* Task objective
Exactly the lines from the top of the records below through the one containing "If he were paid" must be set down, with no line added or dropped.

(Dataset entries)
/---

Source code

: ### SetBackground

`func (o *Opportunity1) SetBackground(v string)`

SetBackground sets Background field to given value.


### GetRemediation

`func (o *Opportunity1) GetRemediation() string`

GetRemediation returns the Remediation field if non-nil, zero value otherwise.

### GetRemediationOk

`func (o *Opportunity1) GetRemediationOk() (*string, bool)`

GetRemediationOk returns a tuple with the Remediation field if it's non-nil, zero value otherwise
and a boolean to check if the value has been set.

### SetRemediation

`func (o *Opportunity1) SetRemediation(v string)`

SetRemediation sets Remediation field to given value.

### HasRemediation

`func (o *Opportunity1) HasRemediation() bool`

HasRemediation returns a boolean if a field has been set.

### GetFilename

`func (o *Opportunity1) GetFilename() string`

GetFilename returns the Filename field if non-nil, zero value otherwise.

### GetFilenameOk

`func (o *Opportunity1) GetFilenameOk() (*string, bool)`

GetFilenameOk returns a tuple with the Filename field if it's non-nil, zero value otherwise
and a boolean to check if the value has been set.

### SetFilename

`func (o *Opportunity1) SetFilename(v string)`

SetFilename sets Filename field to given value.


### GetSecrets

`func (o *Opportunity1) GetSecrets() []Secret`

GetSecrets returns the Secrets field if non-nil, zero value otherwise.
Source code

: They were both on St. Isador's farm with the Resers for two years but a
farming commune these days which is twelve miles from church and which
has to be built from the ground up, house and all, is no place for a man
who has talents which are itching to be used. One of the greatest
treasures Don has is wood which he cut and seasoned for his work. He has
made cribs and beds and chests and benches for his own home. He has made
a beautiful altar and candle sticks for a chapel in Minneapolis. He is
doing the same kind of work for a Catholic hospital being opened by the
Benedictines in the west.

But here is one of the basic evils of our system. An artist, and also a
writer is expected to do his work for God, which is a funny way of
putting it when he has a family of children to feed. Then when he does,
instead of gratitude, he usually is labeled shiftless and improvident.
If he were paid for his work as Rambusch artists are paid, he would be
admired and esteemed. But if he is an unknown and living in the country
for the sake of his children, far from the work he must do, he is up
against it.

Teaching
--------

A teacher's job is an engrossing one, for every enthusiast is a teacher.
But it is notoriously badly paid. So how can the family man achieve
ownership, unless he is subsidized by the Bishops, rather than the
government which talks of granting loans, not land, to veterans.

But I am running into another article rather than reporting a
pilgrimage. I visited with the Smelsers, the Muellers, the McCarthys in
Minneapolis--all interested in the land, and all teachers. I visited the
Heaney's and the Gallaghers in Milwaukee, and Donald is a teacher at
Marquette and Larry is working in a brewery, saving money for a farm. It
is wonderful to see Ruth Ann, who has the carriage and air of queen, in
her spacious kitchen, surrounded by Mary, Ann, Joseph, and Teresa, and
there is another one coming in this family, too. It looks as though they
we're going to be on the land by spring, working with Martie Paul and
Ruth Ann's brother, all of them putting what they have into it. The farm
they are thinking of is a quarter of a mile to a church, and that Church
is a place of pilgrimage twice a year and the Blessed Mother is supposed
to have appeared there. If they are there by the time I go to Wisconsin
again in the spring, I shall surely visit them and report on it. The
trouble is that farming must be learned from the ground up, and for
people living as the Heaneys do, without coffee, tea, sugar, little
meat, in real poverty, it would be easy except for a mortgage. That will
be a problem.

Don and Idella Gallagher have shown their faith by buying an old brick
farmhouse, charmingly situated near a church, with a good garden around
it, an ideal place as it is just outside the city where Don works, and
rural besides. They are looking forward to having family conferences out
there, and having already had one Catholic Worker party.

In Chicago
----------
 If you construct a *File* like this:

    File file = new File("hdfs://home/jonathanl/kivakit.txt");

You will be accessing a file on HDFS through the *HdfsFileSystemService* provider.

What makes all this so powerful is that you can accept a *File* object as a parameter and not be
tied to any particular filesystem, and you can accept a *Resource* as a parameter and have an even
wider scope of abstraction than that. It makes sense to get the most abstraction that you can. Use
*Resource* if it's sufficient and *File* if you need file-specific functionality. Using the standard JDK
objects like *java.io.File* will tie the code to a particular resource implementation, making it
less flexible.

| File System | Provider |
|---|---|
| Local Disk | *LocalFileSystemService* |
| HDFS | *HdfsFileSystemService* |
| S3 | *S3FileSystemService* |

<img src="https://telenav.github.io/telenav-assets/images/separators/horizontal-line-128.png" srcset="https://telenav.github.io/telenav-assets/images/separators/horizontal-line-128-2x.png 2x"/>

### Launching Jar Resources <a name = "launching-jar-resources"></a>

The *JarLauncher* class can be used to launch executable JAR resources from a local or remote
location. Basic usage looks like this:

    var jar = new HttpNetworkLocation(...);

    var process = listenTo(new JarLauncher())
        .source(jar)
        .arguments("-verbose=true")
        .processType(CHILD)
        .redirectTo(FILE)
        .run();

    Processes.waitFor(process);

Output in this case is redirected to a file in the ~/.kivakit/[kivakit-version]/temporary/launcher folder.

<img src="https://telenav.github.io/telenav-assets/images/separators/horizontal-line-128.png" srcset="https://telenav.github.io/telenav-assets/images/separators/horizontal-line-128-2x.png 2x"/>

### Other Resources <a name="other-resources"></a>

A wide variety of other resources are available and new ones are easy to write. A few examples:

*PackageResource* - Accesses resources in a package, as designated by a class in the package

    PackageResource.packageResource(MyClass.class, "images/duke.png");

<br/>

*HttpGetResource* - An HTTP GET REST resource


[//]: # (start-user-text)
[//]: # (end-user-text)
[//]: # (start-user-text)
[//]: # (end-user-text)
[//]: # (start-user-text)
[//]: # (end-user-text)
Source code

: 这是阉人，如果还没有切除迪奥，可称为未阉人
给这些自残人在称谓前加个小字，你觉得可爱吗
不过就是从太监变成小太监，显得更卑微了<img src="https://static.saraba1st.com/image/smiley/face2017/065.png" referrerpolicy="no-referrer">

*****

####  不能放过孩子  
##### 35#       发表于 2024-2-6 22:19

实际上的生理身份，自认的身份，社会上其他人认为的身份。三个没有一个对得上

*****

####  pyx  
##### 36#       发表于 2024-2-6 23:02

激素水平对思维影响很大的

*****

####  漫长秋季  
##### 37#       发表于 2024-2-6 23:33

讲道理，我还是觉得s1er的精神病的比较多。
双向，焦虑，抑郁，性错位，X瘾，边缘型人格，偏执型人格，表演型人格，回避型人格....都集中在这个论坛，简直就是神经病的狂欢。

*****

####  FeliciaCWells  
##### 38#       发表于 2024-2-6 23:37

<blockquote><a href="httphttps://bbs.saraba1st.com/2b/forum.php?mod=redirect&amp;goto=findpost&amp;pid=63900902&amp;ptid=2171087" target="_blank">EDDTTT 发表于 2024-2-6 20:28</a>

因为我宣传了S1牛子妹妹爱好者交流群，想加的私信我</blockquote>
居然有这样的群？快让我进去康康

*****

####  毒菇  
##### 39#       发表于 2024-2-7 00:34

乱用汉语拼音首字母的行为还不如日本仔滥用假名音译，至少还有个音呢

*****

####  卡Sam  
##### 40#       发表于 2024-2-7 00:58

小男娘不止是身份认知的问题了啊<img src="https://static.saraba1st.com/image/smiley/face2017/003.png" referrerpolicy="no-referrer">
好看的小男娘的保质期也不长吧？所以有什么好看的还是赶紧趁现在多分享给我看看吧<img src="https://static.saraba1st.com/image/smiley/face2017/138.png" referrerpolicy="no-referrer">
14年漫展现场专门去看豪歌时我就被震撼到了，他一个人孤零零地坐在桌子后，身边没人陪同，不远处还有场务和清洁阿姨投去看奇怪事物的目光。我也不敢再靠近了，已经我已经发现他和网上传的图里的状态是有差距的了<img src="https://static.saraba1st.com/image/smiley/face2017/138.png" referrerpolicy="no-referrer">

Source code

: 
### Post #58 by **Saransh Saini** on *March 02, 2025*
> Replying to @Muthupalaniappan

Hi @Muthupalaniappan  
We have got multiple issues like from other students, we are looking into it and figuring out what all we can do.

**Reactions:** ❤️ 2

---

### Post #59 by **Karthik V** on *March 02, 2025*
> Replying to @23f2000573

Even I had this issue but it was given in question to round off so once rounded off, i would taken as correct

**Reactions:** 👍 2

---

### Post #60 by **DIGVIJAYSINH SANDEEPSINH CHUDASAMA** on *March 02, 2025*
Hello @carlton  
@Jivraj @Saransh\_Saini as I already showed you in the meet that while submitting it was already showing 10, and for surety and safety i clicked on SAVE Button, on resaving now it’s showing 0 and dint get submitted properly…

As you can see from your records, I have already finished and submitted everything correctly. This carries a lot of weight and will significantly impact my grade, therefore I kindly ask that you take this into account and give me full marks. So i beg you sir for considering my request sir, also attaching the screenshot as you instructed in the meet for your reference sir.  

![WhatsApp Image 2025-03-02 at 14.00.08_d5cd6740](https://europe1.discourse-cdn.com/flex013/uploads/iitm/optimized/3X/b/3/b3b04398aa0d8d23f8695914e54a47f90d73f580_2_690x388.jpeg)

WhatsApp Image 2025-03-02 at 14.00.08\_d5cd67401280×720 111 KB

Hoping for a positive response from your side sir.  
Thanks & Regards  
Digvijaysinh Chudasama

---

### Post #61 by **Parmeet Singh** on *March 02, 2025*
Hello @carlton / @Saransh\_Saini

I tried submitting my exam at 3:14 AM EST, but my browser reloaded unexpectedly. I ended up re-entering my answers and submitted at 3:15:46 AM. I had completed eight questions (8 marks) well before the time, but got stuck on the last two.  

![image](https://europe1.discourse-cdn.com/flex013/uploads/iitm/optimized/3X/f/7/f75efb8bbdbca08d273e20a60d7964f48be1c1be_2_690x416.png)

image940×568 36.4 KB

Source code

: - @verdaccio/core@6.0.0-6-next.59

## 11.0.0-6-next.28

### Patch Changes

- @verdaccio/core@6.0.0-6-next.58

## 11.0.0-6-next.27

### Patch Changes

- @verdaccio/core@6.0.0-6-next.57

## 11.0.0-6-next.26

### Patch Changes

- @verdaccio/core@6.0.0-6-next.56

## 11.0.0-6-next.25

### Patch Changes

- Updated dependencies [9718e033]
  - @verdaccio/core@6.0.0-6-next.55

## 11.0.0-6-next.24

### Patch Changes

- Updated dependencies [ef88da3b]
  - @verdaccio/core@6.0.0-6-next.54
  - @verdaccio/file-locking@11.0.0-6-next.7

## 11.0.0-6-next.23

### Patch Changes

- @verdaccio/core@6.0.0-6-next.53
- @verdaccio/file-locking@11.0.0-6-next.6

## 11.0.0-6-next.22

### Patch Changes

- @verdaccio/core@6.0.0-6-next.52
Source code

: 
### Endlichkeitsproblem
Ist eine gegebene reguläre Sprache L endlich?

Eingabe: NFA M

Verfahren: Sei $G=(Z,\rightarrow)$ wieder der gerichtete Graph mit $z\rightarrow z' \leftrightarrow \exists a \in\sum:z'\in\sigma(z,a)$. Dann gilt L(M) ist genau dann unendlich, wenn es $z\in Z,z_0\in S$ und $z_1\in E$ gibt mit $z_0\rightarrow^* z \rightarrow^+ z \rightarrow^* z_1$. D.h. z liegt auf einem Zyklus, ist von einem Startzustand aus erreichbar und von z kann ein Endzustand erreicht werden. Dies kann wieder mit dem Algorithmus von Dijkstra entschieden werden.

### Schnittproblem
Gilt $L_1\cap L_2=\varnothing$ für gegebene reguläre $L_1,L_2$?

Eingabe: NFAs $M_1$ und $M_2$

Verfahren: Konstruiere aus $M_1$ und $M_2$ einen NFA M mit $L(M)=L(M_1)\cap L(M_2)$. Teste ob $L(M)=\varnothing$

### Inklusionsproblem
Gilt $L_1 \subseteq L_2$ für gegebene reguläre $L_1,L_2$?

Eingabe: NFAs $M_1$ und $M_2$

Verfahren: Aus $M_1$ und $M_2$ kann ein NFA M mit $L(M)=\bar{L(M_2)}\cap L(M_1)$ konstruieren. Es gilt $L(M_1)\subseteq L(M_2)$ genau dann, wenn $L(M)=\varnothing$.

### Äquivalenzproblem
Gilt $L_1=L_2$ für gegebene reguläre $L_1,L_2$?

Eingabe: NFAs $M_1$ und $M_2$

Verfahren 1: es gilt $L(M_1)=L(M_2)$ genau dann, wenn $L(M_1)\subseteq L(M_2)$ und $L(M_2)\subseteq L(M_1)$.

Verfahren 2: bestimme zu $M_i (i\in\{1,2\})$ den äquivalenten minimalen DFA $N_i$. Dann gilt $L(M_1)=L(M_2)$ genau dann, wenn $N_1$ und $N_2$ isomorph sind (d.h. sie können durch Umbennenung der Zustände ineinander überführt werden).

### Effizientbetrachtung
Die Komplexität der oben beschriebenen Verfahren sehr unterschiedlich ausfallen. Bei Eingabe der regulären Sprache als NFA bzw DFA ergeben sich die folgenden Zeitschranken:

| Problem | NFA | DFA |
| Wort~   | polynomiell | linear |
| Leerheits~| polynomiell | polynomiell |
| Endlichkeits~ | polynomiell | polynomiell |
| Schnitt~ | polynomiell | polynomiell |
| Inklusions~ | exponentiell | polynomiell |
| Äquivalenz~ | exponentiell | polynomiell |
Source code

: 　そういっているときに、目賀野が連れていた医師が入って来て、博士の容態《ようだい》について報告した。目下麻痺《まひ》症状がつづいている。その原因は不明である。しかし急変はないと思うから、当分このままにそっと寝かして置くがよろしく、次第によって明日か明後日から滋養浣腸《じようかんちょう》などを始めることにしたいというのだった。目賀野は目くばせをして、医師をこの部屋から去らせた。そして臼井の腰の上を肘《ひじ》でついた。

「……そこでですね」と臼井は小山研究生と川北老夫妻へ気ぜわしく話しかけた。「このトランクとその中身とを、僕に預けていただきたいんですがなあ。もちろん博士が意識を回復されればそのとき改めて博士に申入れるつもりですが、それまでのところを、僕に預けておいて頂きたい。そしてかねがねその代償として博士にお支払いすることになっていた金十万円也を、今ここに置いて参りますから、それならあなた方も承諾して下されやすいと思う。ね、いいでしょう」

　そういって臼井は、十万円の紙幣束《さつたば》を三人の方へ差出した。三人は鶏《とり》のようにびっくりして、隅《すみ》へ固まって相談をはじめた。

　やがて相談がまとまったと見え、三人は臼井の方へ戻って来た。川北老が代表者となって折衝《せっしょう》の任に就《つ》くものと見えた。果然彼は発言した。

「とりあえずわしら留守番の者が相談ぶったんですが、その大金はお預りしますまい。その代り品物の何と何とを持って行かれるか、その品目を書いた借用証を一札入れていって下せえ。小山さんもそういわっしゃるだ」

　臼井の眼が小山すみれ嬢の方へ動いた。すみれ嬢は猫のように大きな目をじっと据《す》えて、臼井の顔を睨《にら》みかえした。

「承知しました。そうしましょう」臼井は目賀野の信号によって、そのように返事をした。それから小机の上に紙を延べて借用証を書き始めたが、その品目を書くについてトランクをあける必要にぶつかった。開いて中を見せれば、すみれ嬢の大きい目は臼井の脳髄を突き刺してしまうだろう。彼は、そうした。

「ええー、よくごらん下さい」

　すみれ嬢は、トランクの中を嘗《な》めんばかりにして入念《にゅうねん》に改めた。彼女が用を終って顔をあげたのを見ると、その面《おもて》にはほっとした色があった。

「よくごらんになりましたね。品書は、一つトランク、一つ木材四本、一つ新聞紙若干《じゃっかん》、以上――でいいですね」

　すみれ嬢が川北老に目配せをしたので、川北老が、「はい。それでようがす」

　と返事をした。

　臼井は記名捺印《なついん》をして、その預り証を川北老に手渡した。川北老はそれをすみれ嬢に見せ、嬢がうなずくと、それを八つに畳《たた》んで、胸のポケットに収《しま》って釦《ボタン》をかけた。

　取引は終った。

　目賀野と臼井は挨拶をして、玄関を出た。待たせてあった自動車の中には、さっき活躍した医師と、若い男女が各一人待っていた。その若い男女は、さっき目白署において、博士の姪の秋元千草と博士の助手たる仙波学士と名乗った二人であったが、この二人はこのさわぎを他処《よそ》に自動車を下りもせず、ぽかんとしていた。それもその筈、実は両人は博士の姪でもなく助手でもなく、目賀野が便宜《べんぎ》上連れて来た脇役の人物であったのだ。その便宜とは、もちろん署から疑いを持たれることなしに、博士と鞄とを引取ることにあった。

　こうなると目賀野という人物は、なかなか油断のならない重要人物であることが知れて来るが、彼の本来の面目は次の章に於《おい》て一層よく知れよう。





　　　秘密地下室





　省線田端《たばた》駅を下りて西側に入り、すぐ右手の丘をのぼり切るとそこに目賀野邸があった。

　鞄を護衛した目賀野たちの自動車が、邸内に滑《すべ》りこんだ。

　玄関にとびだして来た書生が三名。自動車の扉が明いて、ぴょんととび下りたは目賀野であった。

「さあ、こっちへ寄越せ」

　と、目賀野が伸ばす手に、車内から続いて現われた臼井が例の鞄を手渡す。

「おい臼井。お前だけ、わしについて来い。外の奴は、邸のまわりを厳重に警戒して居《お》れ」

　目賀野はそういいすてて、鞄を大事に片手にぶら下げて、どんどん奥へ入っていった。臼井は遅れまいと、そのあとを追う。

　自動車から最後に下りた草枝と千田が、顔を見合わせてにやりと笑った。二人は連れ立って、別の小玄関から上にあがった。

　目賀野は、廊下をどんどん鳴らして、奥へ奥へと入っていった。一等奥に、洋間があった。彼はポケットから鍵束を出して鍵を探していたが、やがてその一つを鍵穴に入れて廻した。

\---

* Answer section
Source code

: ### SetBackground

`func (o *Opportunity1) SetBackground(v string)`

SetBackground sets Background field to given value.


### GetRemediation

`func (o *Opportunity1) GetRemediation() string`

GetRemediation returns the Remediation field if non-nil, zero value otherwise.

### GetRemediationOk

`func (o *Opportunity1) GetRemediationOk() (*string, bool)`

GetRemediationOk returns a tuple with the Remediation field if it's non-nil, zero value otherwise
and a boolean to check if the value has been set.

### SetRemediation

`func (o *Opportunity1) SetRemediation(v string)`

SetRemediation sets Remediation field to given value.

### HasRemediation

`func (o *Opportunity1) HasRemediation() bool`

HasRemediation returns a boolean if a field has been set.

### GetFilename

`func (o *Opportunity1) GetFilename() string`

GetFilename returns the Filename field if non-nil, zero value otherwise.

### GetFilenameOk

`func (o *Opportunity1) GetFilenameOk() (*string, bool)`

GetFilenameOk returns a tuple with the Filename field if it's non-nil, zero value otherwise
and a boolean to check if the value has been set.

### SetFilename

`func (o *Opportunity1) SetFilename(v string)`

SetFilename sets Filename field to given value.


### GetSecrets

`func (o *Opportunity1) GetSecrets() []Secret`

GetSecrets returns the Secrets field if non-nil, zero value otherwise.
Source code

: They were both on St. Isador's farm with the Resers for two years but a
farming commune these days which is twelve miles from church and which
has to be built from the ground up, house and all, is no place for a man
who has talents which are itching to be used. One of the greatest
treasures Don has is wood which he cut and seasoned for his work. He has
made cribs and beds and chests and benches for his own home. He has made
a beautiful altar and candle sticks for a chapel in Minneapolis. He is
doing the same kind of work for a Catholic hospital being opened by the
Benedictines in the west.

But here is one of the basic evils of our system. An artist, and also a
writer is expected to do his work for God, which is a funny way of
putting it when he has a family of children to feed. Then when he does,
instead of gratitude, he usually is labeled shiftless and improvident.
If he were paid for his work as Rambusch artists are paid, he would be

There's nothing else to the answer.